Human knowledge has limitations. Since the Ancient Greeks, philosophers have mentioned that this is a thing that happens, and that this is OK. Epistemology is another philosophical study in which we learn about the nature of knowledge. And one of the important things to understand about knowledge is that it can have these limitations.
This is not a bad thing, in all honesty. Some of us, myself included, would like to know and understand everything out there. I’d like to know everything from quantum physics to how to properly waltz to how to make the perfect tofu. It’s just not gonna happen due to the finite nature of our lives on this planet. But some things are just not gonna happen because they simply cannot be explained in a way that someone can understand in a lived way.
This is not bad, because it can offer us a chance to have a certain epistemic humility, and in doing so, to better listen to the stories and lives of others. I am not going to understand, as a white woman living in the United States, what it is like to be a Japanese man living in Japan. I can listen to him telling me what it is like living in Japan, what it is like being a man in Japan, but it is always going to be filtered through similes and subjectivity. I will never know his joys and struggles because I am not him.
And in understanding this, I think we can, in a practical way, give others more grace when they complain about things or tell us if they’ve had a bad day. YMMV (your mileage may vary) is definitely a part of human experience. Maybe, in considering this, we might have more empathy for people who are disabled or chronically ill, for instance, and start to grasp that things that might not affect us might affect others in a different way.
It’s easy to get stuck in our own experience and assume it is the same for everyone else. The human condition, amirite? But Nagel suggests otherwise, and while this can at first feel frustrating, I think it’s an opening to start a journey into a more compassionate existence.
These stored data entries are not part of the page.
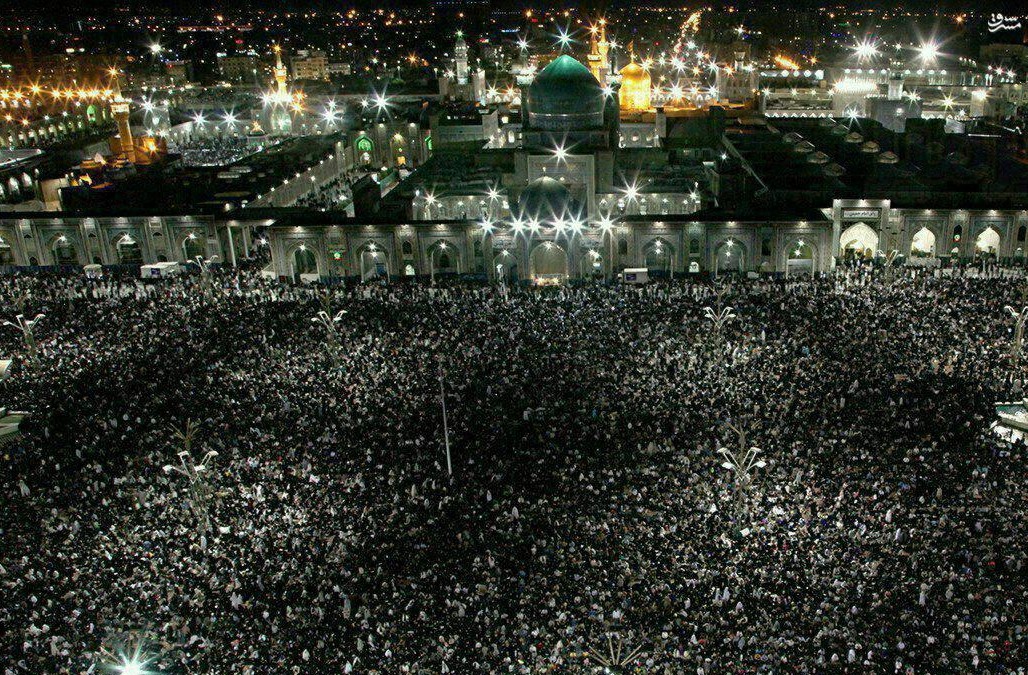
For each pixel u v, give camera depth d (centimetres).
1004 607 4253
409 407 6569
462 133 15500
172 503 5466
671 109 16025
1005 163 12162
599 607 4353
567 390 6719
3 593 4669
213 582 4716
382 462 5847
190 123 19450
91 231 11075
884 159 12306
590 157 11156
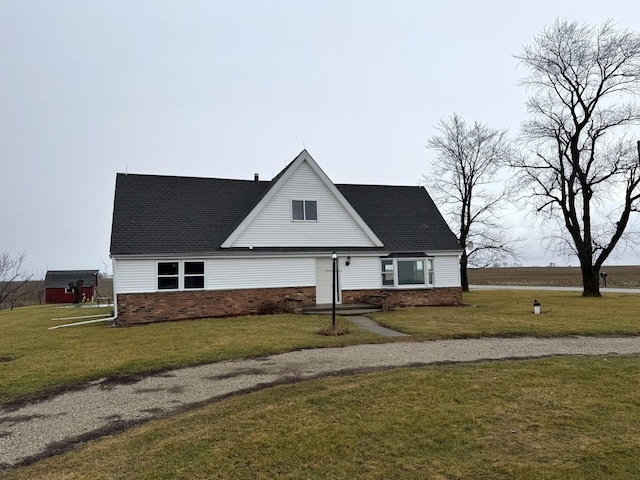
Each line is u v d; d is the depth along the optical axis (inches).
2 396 313.7
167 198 828.0
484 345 458.6
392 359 394.6
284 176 813.2
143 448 214.4
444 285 910.4
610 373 333.1
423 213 1014.4
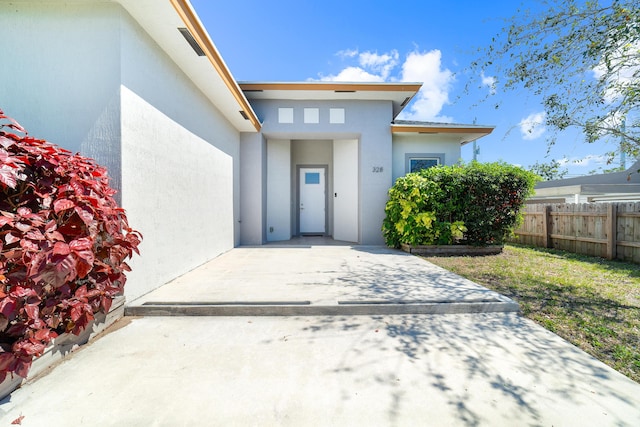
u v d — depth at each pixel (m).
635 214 5.18
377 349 2.30
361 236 7.74
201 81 4.64
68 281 1.84
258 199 7.64
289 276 4.25
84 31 2.93
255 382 1.87
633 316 2.88
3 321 1.55
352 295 3.35
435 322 2.82
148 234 3.42
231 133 6.78
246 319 2.88
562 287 3.77
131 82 3.10
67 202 1.89
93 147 2.93
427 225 6.13
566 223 6.64
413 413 1.60
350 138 8.10
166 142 3.83
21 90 2.96
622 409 1.63
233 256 5.93
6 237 1.61
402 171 8.29
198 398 1.70
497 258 5.81
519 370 2.01
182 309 2.96
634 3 2.64
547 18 3.12
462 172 6.40
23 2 2.94
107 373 1.94
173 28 3.34
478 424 1.52
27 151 1.96
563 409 1.63
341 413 1.59
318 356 2.19
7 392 1.70
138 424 1.50
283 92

The mind/body dualism thought into existence by Descartes cannot entirely be discredited by equating the mind to the brain.
According to Nagel, there are limitations on our knowledge and understanding of subjective experience.
Using examples of the bat and the Martian, Nagel explains that we will never know what it is like to be a bat, and a Martian won't know what it is like to be human.
Quantifying subjectivity is impossible for us to do because of our epistemic (knowledge) limitations.
In our epistemic humility, we can start to give others more validation, considering we can't know what it is like to walk in their shoes.